Reste un animal blessé, aveugle, qui recherche ses ennemis par son seul odorat, qu'il a très développé. Les humains le harcèlent en tournant autour de lui.

La porte de la tour vient de s'ouvrir de nouveau. Un sifflet retentit, et la bête s'en retourne, clopin-clopant, vers son repaire.

Le chasseur l'achève de ses flèches alors qu'elle franchit le seuil.

Sur leur victoire, les aventuriers décident d'investir la tour. Dalor passe en premier et jette un coup d'œil à l'intérieur. Il est assailli par des kobolds qui tentent de le repousser. Il combat sur le pas de la porte avec deux adversaires à la fois. Lorraine et Carali sont derrière lui et le soutiennent du mieux qu'ils peuvent.

Quatre kobolds tombent sous les coups du chasseur, mais sont immédiatement remplacés. L'homme est frappé deux fois, très légèrement heureusement.

Enfin, au cinquième des leurs abattu, les petits démons fuient.

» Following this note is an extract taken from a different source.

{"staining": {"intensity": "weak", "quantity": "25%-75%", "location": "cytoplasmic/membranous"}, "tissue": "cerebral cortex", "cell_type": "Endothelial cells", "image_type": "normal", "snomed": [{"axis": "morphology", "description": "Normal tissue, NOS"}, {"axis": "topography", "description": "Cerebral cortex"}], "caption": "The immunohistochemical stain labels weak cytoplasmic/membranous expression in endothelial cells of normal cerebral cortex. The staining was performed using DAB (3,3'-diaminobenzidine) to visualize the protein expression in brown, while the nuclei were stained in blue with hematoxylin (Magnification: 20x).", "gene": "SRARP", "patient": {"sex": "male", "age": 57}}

Carali éclaire l'intérieur. Toutes les ouvertures ont été bouchées pour filtrer la lumière, car les kobolds la détestent. Ca sent l'odeur forte du sanglier. Le rez-de-chaussée est séparé en deux. Au milieu de la tour il y a un escalier en colimaçon qui monte et qui descend, et il y a deux portes de part et d'autre de l'escalier.

Les aventuriers avancent dans la pièce et poussent la porte de droite. De l'autre côté il y a le reste des kobolds, sur la défensive. Mais ils n'attaquent plus Dalor car ils se souviennent encore de leur première défaite.
- Si j'avance sur eux, ils risquent de m'encercler, dit le chasseur à ses compagnons.
- Il serait plus sage de revenir demain. J'ai utilisé tous mes sortilèges contre les sangliers, et je ne puis plus vous être utile, annonce Carali.
- Je suis du même avis, ajoute Lorraine, et puis tu es blessé.
Ils reculent et décident de faire le siège de la tour.
- L'inconvénient avec ce système, c'est que nous ne savons pas combien ils sont, ni combien de temps ils peuvent tenir, déplore Lorraine.
- Bah ! Nous pouvons attendre longtemps. Nous avons le sanglier comme victuailles.

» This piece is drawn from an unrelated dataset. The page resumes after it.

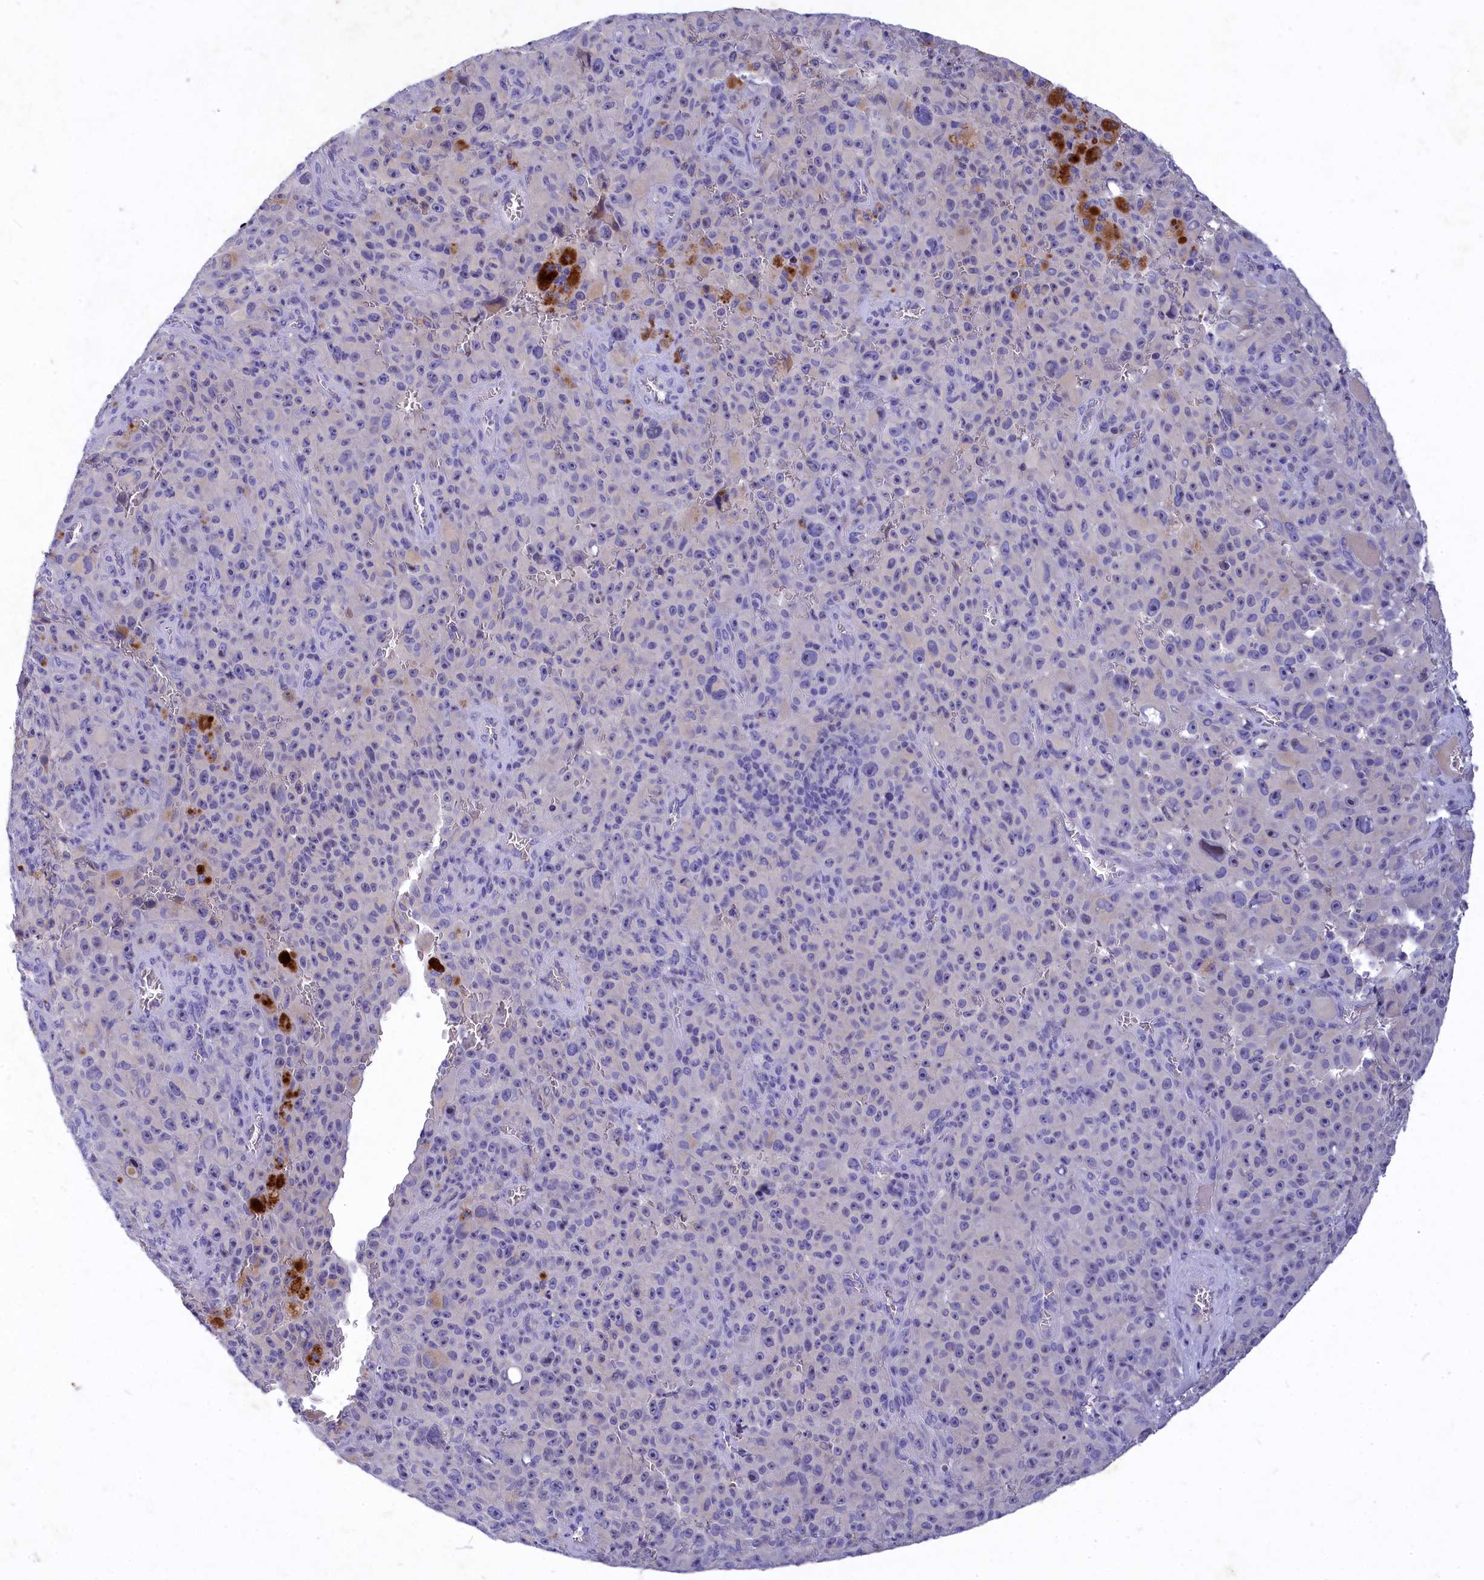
{"staining": {"intensity": "negative", "quantity": "none", "location": "none"}, "tissue": "melanoma", "cell_type": "Tumor cells", "image_type": "cancer", "snomed": [{"axis": "morphology", "description": "Malignant melanoma, NOS"}, {"axis": "topography", "description": "Skin"}], "caption": "A photomicrograph of melanoma stained for a protein reveals no brown staining in tumor cells.", "gene": "DEFB119", "patient": {"sex": "female", "age": 82}}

Dalor dépèce la première bête. Puis toute la journée il cuit et sale la viande, tandis que Lorraine et Carali surveillent que nul nouveau danger ne sorte de la tour. Mais rien ne se passe.

La nuit tombe, et soudain les kobolds jaillissent en arme. Ils sont équipés de javelines cette fois-ci. La prêtresse se protège de son mieux avec son bouclier et le magicien court se mettre à l'abri des frondaisons. Le chasseur garde son calme, et vise soigneusement les kobolds avec son arc.

Parvenus à quinze pas, les petites créatures projettent leurs javelines. Dalor repère leur chef, et le touche. Celui-ci tombe.

Démoralisés et à court de projectiles, les kobolds se replient dans la tour.

Dalor a de nouveau été blessé, et Lorraine le soigne. Soudain Carali entend une voix derrière lui.
- Sacripant ! C'est ainsi que tu surveilles mon bien !
- Maître... J'ignorais où vous étiez, et que vous me cherchiez, bredouille Carali à l'Egyptien, qui vient d'apparaître aussi subrepticement qu'il a l'habitude de disparaître. J'ai laissé la roulotte en lieu sûr, cachée dans les buissons.
- Tu parles ! J'ai retrouvé un kobold en train de piller mes provisions.
- Le prisonnier ! Ils l'avaient oublié. Il a du se libérer.
- Explique-moi ce que tu fais ici, et qui sont tes compagnons.
Carali lui relate les événements.
- C'est bon ! Après tout, il faut bien que tu fasses tes propres découvertes. Je reprends la roulotte et je t'attendrai au prochain village en direction du nord. Je te laisse ceci.
Il lui tend un livre. Carali reconnaît le tome qu'il avait trouvé chez le mage Antilès, et se confond en remerciements.
- Ne me remercie pas, il est à toi, tu l'as trouvé. J'ai enlevé les pièges et protections magiques qu'il contenait. Etudie-le et fais en bon usage.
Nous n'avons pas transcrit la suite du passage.